I'm afraid this made me want to punch Larry Niven in the stomach on the behalf of all women everywhere. Along with people who aren't so privileged that life bores them with its comforts, but mostly on behalf of women.

A 180 year old man sleeping with a 20 year old woman? Just so wrong, and it keeps going more wrong. He writes things about Teela like

"Her lips, he saw, were perfect for pouting. She was one of those rare, lucky women whom crying does not make ugly."

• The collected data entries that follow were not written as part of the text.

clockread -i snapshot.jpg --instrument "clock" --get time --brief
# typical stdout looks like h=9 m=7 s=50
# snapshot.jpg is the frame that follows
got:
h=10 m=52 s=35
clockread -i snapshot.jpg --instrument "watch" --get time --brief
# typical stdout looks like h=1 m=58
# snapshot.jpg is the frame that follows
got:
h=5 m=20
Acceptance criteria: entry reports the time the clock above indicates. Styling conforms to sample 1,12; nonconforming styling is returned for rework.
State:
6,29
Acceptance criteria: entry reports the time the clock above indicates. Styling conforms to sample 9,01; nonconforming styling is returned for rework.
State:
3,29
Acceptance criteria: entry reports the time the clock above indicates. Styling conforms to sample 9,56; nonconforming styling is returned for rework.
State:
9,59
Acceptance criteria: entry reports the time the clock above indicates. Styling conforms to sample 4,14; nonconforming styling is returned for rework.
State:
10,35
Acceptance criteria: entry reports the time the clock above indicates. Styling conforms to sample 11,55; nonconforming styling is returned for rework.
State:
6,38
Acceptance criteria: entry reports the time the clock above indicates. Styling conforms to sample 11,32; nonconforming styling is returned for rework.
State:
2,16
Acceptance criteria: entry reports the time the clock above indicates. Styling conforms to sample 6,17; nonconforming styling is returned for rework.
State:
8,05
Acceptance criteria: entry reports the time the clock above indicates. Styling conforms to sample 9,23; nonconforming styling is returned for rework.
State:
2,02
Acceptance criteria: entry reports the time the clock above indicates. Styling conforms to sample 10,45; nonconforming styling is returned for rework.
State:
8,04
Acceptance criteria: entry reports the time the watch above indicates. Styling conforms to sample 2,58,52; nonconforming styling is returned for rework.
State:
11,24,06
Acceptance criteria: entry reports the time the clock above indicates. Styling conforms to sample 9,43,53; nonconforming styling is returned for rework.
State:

It is painfully condescending, even as her power is revealed, her thinking and aware self remains enslaved to it. But I said it got worse. The females of the feline alien race on the ship are non-sentient beings whose only purpose is to have babies, and it is intimated that the puppeteers might have a similar system. We finally meet one of the Ringworld over-race whatever and it's a woman who is not too bright and there were only three women there in a crew of 36 on the spaceship she worked on so obviously she is some kind of prostitute. Why else would a woman be on a spaceship? So apart from that infuriating fact, there are sentences like "Prill tried to explain to me what happened here, as one of her crew explained to her. He had oversimplified of course." And then: "Her touch was a joy as thick as syrup. She knew a terribly ancient secret: that every women is born with a tasp, and that its power is without limit if she can learn to use it..." And she will use it to enslave and control her man, of course she will, she has no other options.

Worst of all? He names one of his creatures the frumious bandersnatch. My favourite Carroll creation, I did not appreciate finding it here. The ring world is very cool, Nessus too, but I couldn't get over the anger. Still, I finished it and it kept me turning the pages, so it is now two stars as I suppose one star is for the books I just couldn't even finish.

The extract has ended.